State Key Laboratory of Food Science and Technology, Jiangnan University, Wuxi, 214122, China; Jiangsu Key Laboratory of Anaerobic Biotechnology, School of Environmental and Civil Engineering, Jiangnan University, Wuxi, 214122, China.
State Key Laboratory of Food Science and Technology, Jiangnan University, Wuxi, 214122, China; Jiangsu Key Laboratory of Anaerobic Biotechnology, School of Environmental and Civil Engineering, Jiangnan University, Wuxi, 214122, China; Jiangsu Cooperative Innovation Center of Technology and Material of Water Treatment, Jiangnan University, Wuxi, 214122, China.
Ecotoxicol Environ Saf. 2020 Apr 15;193:110351. doi: 10.1016/j.ecoenv.2020.110351. Epub 2020 Feb 25.

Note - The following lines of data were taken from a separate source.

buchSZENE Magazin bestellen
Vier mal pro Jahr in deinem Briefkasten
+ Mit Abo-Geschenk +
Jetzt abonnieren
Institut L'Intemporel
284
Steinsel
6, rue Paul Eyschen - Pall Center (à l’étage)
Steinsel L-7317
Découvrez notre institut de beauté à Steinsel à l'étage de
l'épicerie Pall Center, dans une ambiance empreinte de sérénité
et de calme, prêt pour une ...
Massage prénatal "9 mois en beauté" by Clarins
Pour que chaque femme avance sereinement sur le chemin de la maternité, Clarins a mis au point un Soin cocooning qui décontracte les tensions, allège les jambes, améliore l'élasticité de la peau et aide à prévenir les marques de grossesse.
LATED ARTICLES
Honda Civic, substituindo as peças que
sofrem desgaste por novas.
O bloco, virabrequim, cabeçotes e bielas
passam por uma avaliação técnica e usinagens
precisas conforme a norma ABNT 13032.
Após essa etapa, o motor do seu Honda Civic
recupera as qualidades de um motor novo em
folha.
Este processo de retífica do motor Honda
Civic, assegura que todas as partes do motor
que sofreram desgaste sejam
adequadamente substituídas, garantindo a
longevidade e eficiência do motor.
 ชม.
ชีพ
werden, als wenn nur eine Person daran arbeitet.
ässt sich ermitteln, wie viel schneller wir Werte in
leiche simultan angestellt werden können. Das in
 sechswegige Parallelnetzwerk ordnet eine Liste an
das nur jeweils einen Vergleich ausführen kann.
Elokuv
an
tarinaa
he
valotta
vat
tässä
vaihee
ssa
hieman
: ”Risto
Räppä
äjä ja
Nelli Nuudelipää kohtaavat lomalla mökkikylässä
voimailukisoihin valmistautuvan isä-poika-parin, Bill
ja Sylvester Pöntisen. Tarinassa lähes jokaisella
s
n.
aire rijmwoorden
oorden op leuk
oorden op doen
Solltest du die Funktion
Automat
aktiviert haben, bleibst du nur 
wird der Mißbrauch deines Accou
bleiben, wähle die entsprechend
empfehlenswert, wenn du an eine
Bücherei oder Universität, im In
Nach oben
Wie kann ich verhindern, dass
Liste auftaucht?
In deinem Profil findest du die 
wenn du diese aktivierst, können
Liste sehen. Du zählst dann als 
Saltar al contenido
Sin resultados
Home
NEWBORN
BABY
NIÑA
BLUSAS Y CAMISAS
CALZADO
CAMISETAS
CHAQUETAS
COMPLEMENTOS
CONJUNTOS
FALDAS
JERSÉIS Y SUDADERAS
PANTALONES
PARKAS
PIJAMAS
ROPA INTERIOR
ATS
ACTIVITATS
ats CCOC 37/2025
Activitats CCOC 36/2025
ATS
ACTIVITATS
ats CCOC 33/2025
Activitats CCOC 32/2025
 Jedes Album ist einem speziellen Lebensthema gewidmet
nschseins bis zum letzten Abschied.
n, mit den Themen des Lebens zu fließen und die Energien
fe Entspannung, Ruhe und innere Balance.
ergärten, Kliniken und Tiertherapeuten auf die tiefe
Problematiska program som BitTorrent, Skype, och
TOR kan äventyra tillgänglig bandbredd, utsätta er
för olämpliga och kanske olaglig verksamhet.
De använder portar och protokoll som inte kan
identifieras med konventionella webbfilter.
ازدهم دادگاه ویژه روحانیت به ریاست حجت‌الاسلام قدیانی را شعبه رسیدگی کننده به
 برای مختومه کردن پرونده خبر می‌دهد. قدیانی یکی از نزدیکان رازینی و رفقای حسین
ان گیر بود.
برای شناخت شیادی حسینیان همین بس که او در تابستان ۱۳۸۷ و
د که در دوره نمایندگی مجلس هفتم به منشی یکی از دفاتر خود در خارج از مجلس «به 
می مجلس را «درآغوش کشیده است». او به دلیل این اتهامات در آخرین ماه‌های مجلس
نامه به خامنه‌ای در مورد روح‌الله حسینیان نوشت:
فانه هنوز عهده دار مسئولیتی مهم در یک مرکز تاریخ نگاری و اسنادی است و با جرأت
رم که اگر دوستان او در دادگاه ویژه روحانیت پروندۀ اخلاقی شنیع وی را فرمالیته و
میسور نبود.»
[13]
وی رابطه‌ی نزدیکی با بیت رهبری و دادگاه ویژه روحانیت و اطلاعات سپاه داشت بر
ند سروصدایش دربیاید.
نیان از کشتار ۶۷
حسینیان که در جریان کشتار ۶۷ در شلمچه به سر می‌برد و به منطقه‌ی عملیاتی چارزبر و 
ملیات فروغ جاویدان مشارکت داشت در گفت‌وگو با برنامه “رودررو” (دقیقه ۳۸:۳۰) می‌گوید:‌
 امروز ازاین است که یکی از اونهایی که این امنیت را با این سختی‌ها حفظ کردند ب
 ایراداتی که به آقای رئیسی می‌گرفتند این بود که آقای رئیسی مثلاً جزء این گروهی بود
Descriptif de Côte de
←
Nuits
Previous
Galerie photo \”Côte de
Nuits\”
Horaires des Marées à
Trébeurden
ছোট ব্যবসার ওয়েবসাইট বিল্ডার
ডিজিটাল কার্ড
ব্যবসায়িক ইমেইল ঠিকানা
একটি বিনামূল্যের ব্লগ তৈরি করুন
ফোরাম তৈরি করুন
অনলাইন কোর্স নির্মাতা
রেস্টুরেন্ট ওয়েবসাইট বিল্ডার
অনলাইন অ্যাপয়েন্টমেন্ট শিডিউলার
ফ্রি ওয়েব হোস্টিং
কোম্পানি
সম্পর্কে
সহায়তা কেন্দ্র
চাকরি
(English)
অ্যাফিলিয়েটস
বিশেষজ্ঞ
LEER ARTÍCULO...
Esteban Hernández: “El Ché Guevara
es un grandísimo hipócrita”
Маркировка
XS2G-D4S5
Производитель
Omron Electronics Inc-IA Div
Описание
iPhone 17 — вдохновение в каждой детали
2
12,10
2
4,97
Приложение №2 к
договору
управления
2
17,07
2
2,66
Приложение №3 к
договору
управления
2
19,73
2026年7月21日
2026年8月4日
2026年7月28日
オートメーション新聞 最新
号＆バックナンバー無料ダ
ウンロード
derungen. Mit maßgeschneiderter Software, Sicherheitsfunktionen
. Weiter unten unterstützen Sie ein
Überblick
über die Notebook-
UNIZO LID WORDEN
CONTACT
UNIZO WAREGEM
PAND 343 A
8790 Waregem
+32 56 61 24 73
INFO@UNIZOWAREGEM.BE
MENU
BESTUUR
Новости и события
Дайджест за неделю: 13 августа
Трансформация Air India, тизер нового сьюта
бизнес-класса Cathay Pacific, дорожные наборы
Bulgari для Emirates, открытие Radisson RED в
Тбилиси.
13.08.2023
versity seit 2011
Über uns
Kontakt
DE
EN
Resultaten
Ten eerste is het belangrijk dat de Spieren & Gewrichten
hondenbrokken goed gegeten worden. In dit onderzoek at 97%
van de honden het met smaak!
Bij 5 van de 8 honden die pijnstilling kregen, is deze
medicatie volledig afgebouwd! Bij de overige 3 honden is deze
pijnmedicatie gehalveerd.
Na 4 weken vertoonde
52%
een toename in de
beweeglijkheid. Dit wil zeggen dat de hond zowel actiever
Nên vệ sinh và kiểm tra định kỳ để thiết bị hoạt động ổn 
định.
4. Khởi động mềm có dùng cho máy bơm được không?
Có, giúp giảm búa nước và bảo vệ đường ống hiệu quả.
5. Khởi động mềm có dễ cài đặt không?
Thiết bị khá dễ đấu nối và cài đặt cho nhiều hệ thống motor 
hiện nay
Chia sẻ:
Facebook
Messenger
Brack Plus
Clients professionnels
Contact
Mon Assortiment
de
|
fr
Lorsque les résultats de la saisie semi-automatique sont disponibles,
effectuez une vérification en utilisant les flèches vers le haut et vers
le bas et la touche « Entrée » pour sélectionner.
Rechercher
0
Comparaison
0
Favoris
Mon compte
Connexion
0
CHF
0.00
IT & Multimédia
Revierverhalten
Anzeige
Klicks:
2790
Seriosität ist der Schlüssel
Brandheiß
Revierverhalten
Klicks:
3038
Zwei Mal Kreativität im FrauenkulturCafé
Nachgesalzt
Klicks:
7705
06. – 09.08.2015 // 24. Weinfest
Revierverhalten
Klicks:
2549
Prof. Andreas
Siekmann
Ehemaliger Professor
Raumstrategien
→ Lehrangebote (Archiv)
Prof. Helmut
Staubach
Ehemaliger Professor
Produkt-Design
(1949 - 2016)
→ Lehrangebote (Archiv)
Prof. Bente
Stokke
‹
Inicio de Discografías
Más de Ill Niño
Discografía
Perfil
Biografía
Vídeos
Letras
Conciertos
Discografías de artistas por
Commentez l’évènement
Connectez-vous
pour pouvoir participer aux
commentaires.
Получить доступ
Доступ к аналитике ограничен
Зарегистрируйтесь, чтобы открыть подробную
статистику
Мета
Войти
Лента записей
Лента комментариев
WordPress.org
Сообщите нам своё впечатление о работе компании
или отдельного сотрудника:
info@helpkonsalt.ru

Microcystins (MCs) have become an important global environmental issue, causing oxidative stress, which is an important toxic mechanism for MCs in plants. However, the regulating mechanism of antioxidative enzymes in plants in adapting to MCs stress remains unclear. We studied the dynamic effects of MCs at different concentrations (5, 10, 50 and 100 μg/L) in rice and cucumber seedlings on relative growth rate (RGR), and reactive oxygen species and malondialdehyde (MDA) content, and antioxidative enzyme activities, during a stress period (MCs exposed for 1, 3, 5 and 7 d) and recovery period (7 d). During the stress period, MCs at 5 μg/L inhibited RGR in cucumber and promoted RGR in rice. The contents of superoxide anion (O·), hydrogen peroxide (HO) and MDA increased and RGR declined in both crops with time and intensity of MCs stress. For cucumber, all these parameters responded earlier to MCs stress, and O·, MDA and RGR were more responsive to MCs stress than in rice. Moreover, catalase (CAT) and peroxidase (POD), and the relative expressions of CAT genes increased in both crops at 5-100 μg/L MCs, whereas relative expression of POD genes increased only in cucumber. Diversely, superoxide dismutase (SOD) response to MCs in cucumber leaves was later than for rice. MCs at 100 μg/L decreased the relative expression of SOD genes in cucumber but did not change SOD activity. During the recovery period, all the above indicators in both crops were higher than the control and lower than in the stress period. Conversely, RGR was lower than in the control and higher than in the stress period, except for cucumber which was lower, and MDA content higher than the stress period at 100 μg/L MCs. Overall, these results indicated that cucumber was more sensitive to MCs than rice, and SOD, CAT and POD play an important role in plant response to MCs stress.
微囊藻毒素(MCs)已成为一个重要的全球性环境问题,导致氧化应激,这是 MCs 在植物中产生毒性的一个重要机制。然而,植物适应 MCs 胁迫的抗氧化酶的调节机制尚不清楚。我们研究了不同浓度(5、10、50 和 100μg/L)的 MCs 在水稻和黄瓜幼苗中的动态效应,以及在胁迫期(MCs 暴露 1、3、5 和 7d)和恢复期(7d)内相对生长率(RGR)、活性氧和丙二醛(MDA)含量以及抗氧化酶活性的变化。在胁迫期内,5μg/L 的 MCs 抑制了黄瓜的 RGR,促进了水稻的 RGR。随着时间的推移和 MCs 胁迫的强度的增加,两种作物中超氧阴离子(O·)、过氧化氢(HO)和 MDA 的含量增加,RGR 下降。对于黄瓜,所有这些参数对 MCs 胁迫的响应更早,O·、MDA 和 RGR 对 MCs 胁迫的响应比对水稻更敏感。此外,CAT 和 POD 以及 CAT 基因的相对表达在两种作物中都随着 5-100μg/L MCs 的增加而增加,而 POD 基因的相对表达仅在黄瓜中增加。相反,黄瓜叶片中 SOD 对 MCs 的反应比水稻晚。100μg/L 的 MCs 降低了黄瓜中 SOD 基因的相对表达,但并未改变 SOD 活性。在恢复期内,两种作物的所有上述指标均高于对照,低于胁迫期。相反,RGR 低于对照,高于胁迫期,除了 100μg/L MCs 时的黄瓜低于胁迫期外,MDA 含量也高于胁迫期。总的来说,这些结果表明,黄瓜比水稻对 MCs 更敏感,SOD、CAT 和 POD 在植物对 MCs 胁迫的反应中发挥着重要作用。